Priority for physics
As you’ll all know by now, the LHC will restart in September. I’m well aware that we are all used to hearing dates for the LHC start-up announced at the beginning of the year and then slipping as the year goes on, and although we can never rule out further changes in the schedule, we have good reasons to be optimistic. This time, we assembled all the experts from the LHC and the experiments at the Chamonix workshop to discuss every detail. And at Chamonix, we had much more information at our disposal than we have had in the past, so we can be more confident than ever before that we’re working to a realistic schedule that everybody can buy in to.
Since the incident on 19 September, we have learned our lessons. We understand the LHC’s magnets much better now, and we know what needs to be done to operate the LHC safely and reliably through its first physics run. People have asked me how we settled on September for the first beam – why not sooner, or later? The answer is simple. There are two things on the critical path that prevent us from starting any earlier: we need to have the new quench protection system fully installed and tested before we put beam in the machine again, and the whole machine including Sector 3-4 needs to be cold. Those two things will not happen before September. Why not later, installing all the new pressure relief valves around the whole ring? Because we’re confident that we can run safely at 5 TeV per beam with the measures that we’re putting into place now. Furthermore, running at 5 TeV will allow us to learn more about the LHC, and help us to refine the consolidation steps to be taken for the next shutdown period.

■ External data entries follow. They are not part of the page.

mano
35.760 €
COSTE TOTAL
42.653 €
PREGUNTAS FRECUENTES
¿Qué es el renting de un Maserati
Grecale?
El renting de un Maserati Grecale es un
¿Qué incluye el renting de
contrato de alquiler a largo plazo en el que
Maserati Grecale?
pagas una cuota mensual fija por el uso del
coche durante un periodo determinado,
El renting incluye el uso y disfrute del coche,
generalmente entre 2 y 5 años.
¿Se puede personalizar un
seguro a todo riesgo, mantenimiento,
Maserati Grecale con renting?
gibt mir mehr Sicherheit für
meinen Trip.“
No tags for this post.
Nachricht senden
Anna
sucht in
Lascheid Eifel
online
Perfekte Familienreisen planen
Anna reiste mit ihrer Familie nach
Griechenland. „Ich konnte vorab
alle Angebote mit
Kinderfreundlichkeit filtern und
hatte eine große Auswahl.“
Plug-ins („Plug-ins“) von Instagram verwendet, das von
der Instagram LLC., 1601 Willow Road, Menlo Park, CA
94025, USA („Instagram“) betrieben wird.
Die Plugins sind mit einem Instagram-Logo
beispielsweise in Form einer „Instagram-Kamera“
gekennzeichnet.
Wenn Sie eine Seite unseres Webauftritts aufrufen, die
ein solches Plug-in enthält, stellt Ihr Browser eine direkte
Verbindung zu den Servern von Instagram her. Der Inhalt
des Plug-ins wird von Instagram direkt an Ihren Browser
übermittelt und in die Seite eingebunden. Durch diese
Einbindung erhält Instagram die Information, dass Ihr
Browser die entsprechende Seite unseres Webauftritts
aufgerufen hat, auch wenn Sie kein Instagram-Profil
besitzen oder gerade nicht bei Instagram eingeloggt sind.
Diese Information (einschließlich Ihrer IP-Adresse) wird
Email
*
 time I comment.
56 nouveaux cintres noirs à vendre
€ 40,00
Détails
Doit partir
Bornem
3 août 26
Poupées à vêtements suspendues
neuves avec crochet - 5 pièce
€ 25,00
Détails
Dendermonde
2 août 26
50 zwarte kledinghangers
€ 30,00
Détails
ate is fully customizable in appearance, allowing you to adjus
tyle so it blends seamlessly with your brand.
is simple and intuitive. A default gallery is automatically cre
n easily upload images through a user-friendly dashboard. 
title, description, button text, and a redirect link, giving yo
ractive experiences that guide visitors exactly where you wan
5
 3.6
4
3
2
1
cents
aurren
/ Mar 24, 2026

Another question I’ve been asked is whether the 200 inverse picobarn target for integrated luminosity – a measure of the amount of data we’ll collect in the LHC’s first run - is sufficient for useful analyses to be made. The answer is a resounding yes. The cross-section for physics such as Higgs particle production is much higher at 5 TeV per beam than at lower energies, meaning that if there’s useful physics there, we’ll start to see signals in the LHC’s first run.